(Extracted information)

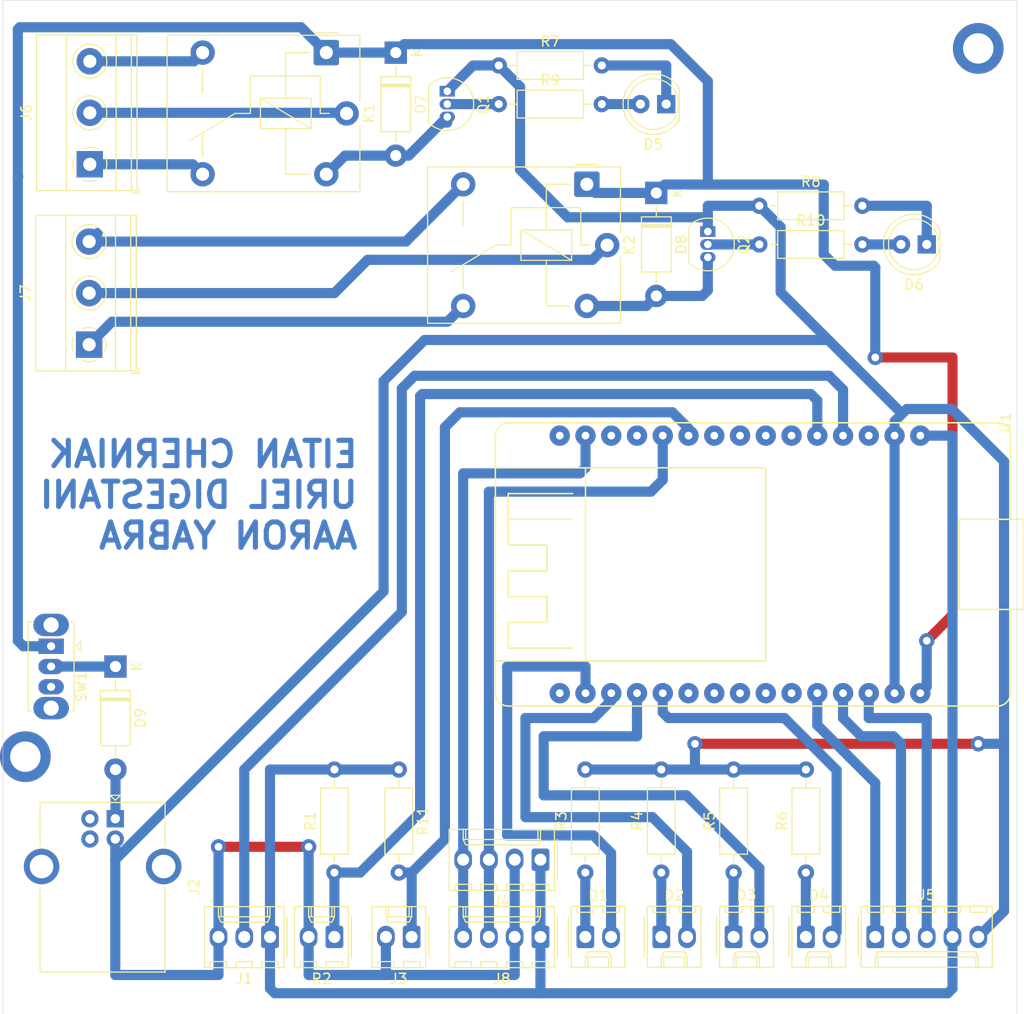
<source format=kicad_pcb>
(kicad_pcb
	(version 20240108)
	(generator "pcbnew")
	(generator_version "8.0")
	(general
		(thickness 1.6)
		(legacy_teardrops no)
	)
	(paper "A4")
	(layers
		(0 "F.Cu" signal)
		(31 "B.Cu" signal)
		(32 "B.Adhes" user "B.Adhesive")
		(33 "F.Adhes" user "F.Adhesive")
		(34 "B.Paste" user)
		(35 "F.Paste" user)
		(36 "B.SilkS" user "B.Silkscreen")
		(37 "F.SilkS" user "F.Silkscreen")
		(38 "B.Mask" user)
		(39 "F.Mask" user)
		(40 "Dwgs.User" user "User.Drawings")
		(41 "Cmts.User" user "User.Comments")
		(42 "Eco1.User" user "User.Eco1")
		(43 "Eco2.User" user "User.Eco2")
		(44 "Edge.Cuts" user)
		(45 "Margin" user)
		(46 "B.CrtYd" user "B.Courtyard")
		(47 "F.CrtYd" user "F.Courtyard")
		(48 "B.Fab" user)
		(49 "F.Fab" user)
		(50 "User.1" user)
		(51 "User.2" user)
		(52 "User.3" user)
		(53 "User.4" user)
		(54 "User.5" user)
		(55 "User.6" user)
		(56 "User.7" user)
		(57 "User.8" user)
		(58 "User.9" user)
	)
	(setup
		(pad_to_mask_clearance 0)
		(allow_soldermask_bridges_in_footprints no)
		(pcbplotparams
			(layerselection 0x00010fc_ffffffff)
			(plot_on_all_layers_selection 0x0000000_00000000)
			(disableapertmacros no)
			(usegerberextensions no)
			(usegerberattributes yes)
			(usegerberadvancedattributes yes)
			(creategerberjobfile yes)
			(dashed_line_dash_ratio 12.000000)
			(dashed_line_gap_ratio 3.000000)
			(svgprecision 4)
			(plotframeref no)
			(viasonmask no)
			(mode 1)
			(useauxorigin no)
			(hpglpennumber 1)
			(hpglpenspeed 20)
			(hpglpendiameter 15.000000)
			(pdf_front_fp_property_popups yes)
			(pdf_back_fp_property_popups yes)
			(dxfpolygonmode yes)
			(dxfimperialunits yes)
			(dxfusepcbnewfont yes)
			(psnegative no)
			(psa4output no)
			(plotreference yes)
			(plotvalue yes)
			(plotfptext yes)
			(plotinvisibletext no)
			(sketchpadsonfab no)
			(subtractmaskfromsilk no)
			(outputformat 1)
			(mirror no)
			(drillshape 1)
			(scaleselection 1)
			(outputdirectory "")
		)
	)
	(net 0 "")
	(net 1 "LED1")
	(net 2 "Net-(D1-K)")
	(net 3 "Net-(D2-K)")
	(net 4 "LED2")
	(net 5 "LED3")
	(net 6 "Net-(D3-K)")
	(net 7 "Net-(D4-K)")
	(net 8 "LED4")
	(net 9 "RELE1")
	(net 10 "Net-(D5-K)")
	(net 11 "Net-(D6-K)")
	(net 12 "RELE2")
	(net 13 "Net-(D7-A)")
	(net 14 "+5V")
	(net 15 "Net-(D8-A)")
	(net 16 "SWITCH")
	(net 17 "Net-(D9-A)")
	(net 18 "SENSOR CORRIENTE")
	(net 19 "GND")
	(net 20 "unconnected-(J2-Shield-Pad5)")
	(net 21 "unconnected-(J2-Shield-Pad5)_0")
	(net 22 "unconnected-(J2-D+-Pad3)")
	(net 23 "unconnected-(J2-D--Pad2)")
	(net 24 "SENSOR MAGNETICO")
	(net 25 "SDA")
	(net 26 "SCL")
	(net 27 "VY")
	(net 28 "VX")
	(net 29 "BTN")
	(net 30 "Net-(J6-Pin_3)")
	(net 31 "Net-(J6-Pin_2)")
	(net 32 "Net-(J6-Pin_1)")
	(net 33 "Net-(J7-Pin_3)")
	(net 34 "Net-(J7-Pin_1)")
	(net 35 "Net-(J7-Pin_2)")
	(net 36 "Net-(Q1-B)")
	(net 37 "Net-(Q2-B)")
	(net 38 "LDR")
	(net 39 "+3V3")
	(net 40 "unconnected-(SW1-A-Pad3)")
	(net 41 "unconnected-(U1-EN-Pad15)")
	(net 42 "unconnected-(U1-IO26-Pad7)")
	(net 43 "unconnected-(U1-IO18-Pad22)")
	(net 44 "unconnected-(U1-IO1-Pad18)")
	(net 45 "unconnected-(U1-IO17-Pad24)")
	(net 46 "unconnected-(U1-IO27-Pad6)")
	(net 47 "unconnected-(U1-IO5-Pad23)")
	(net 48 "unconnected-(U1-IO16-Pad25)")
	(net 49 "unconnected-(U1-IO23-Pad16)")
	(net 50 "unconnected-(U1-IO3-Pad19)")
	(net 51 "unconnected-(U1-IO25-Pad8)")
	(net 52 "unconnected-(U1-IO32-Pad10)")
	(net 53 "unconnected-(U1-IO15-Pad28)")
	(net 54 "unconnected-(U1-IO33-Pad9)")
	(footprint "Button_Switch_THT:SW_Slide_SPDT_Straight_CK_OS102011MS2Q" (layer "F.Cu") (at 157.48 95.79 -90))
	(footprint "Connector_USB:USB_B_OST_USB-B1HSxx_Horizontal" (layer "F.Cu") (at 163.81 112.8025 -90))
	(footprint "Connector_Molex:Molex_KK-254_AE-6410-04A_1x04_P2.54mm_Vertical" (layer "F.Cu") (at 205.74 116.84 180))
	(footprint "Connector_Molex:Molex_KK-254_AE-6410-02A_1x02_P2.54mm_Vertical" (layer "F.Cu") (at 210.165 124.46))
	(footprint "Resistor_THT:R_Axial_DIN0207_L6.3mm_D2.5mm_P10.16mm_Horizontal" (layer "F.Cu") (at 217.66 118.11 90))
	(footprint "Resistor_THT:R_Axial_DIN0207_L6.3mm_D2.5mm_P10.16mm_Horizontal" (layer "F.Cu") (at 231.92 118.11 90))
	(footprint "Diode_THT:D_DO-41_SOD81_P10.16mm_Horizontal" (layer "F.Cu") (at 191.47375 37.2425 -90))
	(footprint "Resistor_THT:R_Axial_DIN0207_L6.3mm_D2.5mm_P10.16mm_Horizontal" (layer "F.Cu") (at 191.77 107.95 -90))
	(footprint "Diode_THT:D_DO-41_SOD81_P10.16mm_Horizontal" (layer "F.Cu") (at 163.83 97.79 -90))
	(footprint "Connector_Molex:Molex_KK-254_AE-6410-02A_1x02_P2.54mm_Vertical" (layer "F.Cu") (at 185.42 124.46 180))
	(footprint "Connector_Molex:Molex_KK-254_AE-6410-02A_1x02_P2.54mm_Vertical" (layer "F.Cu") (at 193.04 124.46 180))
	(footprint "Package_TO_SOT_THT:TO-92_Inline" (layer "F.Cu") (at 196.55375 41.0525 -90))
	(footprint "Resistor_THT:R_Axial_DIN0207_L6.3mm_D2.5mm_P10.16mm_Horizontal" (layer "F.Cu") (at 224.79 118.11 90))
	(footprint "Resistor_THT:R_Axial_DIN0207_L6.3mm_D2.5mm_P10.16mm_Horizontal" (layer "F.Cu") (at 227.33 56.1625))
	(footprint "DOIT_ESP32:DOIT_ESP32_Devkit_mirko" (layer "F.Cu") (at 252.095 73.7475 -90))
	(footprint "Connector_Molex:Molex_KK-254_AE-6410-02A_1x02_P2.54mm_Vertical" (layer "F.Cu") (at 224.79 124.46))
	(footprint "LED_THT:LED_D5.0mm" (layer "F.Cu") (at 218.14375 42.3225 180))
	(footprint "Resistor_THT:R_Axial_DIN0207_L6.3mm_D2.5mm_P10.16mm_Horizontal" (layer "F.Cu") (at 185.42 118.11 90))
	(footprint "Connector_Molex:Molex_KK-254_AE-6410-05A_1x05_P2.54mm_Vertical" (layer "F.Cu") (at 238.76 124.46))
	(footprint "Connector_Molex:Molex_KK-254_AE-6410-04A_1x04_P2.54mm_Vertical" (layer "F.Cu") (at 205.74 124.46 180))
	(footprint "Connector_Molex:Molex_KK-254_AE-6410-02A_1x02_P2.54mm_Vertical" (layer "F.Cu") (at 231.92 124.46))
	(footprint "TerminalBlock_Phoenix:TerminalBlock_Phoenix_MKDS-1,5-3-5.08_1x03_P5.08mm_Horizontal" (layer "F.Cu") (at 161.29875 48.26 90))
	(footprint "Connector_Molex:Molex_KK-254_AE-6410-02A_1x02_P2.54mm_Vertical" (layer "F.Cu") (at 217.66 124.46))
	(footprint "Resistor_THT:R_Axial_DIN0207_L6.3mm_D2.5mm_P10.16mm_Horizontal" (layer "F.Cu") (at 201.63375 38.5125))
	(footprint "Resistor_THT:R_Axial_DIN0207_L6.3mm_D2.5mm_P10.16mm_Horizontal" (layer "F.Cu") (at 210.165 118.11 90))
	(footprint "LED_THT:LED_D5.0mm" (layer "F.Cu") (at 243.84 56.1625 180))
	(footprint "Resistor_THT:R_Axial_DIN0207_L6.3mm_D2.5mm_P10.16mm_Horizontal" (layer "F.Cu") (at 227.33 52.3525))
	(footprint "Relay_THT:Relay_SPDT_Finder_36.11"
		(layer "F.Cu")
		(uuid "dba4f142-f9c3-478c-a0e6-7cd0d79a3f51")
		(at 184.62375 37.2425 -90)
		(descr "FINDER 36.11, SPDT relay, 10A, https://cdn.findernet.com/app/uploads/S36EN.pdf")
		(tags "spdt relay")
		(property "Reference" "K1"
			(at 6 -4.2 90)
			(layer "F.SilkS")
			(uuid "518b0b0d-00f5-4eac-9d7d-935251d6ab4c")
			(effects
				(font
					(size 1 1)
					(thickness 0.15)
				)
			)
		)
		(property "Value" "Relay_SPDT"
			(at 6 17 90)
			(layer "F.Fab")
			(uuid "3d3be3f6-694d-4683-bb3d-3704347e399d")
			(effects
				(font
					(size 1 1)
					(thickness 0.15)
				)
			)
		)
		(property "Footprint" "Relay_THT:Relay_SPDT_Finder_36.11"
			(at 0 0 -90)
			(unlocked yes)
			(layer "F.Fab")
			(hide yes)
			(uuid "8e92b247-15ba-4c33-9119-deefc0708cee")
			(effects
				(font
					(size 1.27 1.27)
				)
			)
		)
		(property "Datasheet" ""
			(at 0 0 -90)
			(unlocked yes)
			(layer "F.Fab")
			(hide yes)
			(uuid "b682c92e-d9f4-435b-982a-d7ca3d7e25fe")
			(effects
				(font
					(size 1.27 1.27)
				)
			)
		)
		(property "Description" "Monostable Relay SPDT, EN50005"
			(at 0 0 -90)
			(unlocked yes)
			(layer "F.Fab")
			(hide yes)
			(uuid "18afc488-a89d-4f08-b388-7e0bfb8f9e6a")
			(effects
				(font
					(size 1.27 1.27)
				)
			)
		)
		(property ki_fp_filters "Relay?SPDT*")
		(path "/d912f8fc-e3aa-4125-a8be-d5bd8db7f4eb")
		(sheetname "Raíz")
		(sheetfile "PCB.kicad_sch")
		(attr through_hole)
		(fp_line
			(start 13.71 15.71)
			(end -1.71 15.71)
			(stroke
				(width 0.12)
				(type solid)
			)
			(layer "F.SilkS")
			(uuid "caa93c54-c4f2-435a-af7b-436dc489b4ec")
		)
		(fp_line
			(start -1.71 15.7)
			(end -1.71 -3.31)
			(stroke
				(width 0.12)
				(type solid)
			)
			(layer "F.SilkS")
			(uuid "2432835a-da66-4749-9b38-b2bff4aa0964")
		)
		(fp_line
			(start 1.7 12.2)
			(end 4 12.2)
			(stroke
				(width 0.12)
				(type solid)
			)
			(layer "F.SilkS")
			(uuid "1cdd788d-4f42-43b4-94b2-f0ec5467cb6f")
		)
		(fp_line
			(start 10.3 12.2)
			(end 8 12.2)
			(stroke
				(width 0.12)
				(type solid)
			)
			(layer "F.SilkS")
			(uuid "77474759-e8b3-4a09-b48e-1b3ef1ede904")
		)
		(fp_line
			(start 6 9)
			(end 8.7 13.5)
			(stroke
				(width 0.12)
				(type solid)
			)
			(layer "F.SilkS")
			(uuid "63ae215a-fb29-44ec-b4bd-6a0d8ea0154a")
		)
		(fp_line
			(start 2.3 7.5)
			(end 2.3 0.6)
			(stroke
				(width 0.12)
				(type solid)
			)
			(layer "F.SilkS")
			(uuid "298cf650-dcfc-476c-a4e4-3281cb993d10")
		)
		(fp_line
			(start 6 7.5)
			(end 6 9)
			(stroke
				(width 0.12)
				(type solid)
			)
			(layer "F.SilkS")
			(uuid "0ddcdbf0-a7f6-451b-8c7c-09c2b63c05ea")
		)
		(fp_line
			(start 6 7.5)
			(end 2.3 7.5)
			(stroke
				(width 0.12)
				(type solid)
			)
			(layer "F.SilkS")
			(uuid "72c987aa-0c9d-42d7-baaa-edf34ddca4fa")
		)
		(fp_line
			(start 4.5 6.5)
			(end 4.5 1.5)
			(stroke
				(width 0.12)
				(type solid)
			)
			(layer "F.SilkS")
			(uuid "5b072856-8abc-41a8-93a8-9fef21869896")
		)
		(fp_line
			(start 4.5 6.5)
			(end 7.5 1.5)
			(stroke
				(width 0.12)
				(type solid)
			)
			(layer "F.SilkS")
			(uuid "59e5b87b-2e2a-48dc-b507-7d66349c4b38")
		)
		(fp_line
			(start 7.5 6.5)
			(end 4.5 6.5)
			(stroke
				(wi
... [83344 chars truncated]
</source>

(End Extracted information)

**Task requirements:**
Up to and including the line that holds "(mirror no)", restate word for word each line of the records from their start, and only those lines, leaving out the pictures.

**Response area:**
<source format=kicad_pcb>
(kicad_pcb
	(version 20240108)
	(generator "pcbnew")
	(generator_version "8.0")
	(general
		(thickness 1.6)
		(legacy_teardrops no)
	)
	(paper "A4")
	(layers
		(0 "F.Cu" signal)
		(31 "B.Cu" signal)
		(32 "B.Adhes" user "B.Adhesive")
		(33 "F.Adhes" user "F.Adhesive")
		(34 "B.Paste" user)
		(35 "F.Paste" user)
		(36 "B.SilkS" user "B.Silkscreen")
		(37 "F.SilkS" user "F.Silkscreen")
		(38 "B.Mask" user)
		(39 "F.Mask" user)
		(40 "Dwgs.User" user "User.Drawings")
		(41 "Cmts.User" user "User.Comments")
		(42 "Eco1.User" user "User.Eco1")
		(43 "Eco2.User" user "User.Eco2")
		(44 "Edge.Cuts" user)
		(45 "Margin" user)
		(46 "B.CrtYd" user "B.Courtyard")
		(47 "F.CrtYd" user "F.Courtyard")
		(48 "B.Fab" user)
		(49 "F.Fab" user)
		(50 "User.1" user)
		(51 "User.2" user)
		(52 "User.3" user)
		(53 "User.4" user)
		(54 "User.5" user)
		(55 "User.6" user)
		(56 "User.7" user)
		(57 "User.8" user)
		(58 "User.9" user)
	)
	(setup
		(pad_to_mask_clearance 0)
		(allow_soldermask_bridges_in_footprints no)
		(pcbplotparams
			(layerselection 0x00010fc_ffffffff)
			(plot_on_all_layers_selection 0x0000000_00000000)
			(disableapertmacros no)
			(usegerberextensions no)
			(usegerberattributes yes)
			(usegerberadvancedattributes yes)
			(creategerberjobfile yes)
			(dashed_line_dash_ratio 12.000000)
			(dashed_line_gap_ratio 3.000000)
			(svgprecision 4)
			(plotframeref no)
			(viasonmask no)
			(mode 1)
			(useauxorigin no)
			(hpglpennumber 1)
			(hpglpenspeed 20)
			(hpglpendiameter 15.000000)
			(pdf_front_fp_property_popups yes)
			(pdf_back_fp_property_popups yes)
			(dxfpolygonmode yes)
			(dxfimperialunits yes)
			(dxfusepcbnewfont yes)
			(psnegative no)
			(psa4output no)
			(plotreference yes)
			(plotvalue yes)
			(plotfptext yes)
			(plotinvisibletext no)
			(sketchpadsonfab no)
			(subtractmaskfromsilk no)
			(outputformat 1)
			(mirror no)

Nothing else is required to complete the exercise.